葵は席をたち、勝手にひとんちの本棚を物色していたシロを呼んだ。
子どもむけの本を読んでいたウサ耳が「ああっ!」と声をあげる。
「ご主人。これなんかは……」
ぺらり。とページをあけて、シロは主人のもとに駆けもどった。
『おりがみのほん』である。
ちょっと葵がのぞきこみ、シロから取りあげる。
「貸しなさいシロ。……『おだいりさまと、おひなさまの折りかた』?」
こくこく。
うなずいていたシロだが、「ま。なっとくしないだろうな」というのが本音だった。
「これでいいわ」
すぱんっ!!
本を閉じてわきにかかえて、葵は玄関にむかった。
思いだしたように、身軽にリョーコをふりかえる。
「じゃっ。私はいまから童心にもどって部屋でおりがみしてくるから。じゃましないでねリョーコ。あとこれもらっていくわね」
ちゃっ。

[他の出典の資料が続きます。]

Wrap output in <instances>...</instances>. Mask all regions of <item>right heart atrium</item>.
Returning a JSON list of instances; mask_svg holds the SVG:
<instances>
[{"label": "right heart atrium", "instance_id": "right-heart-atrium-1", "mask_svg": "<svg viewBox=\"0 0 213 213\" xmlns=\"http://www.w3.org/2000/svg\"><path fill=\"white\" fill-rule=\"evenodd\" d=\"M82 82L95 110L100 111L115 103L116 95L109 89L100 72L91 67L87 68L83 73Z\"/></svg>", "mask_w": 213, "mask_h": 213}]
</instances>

と手をあげてばたん。(←ドアの閉まる音)。
ぼーぜん。
葵たちが去ってしばらくしてから、リョーコはようやく我に返った。
「なっ……んじゃそりゃあッ。だったら最初っから図書館でも行きなさいよっ。そして『もらってく』って……っ。いや私もそんな本があるのわすれてたからいいけどさあ!」
すーっ。
ほえるリョーコのそばでメイが透明化を解除する。
ぎゃんぎゃん色々とわめきすぎて肩で息をしている赤毛の友人に、彼女はうしろから声をかけた。
「わたくしが言うのもなんですが。ブロッケンさま」
「なによメイちゃん」
つかれた顔を、ゆらりとリョーコはメイにむけた。
真顔でメイは言いはなつ。
「よくあんなのと仲良く腐れ縁やってられますわね」
「なかよくないっ!!」
ぶちちぃッ。
頭の血管が軒並み切れて、リョーコはたくさん血を噴いた。
――斯くして!
史貴 葵のひなまつりは、まわりの人たちの犠牲……。
……協力のもと。ささやかながらもおだやかに。実現されたのだった。
(【短編1:桃の節句】おわり)
読んでいただき、ありがとうございました。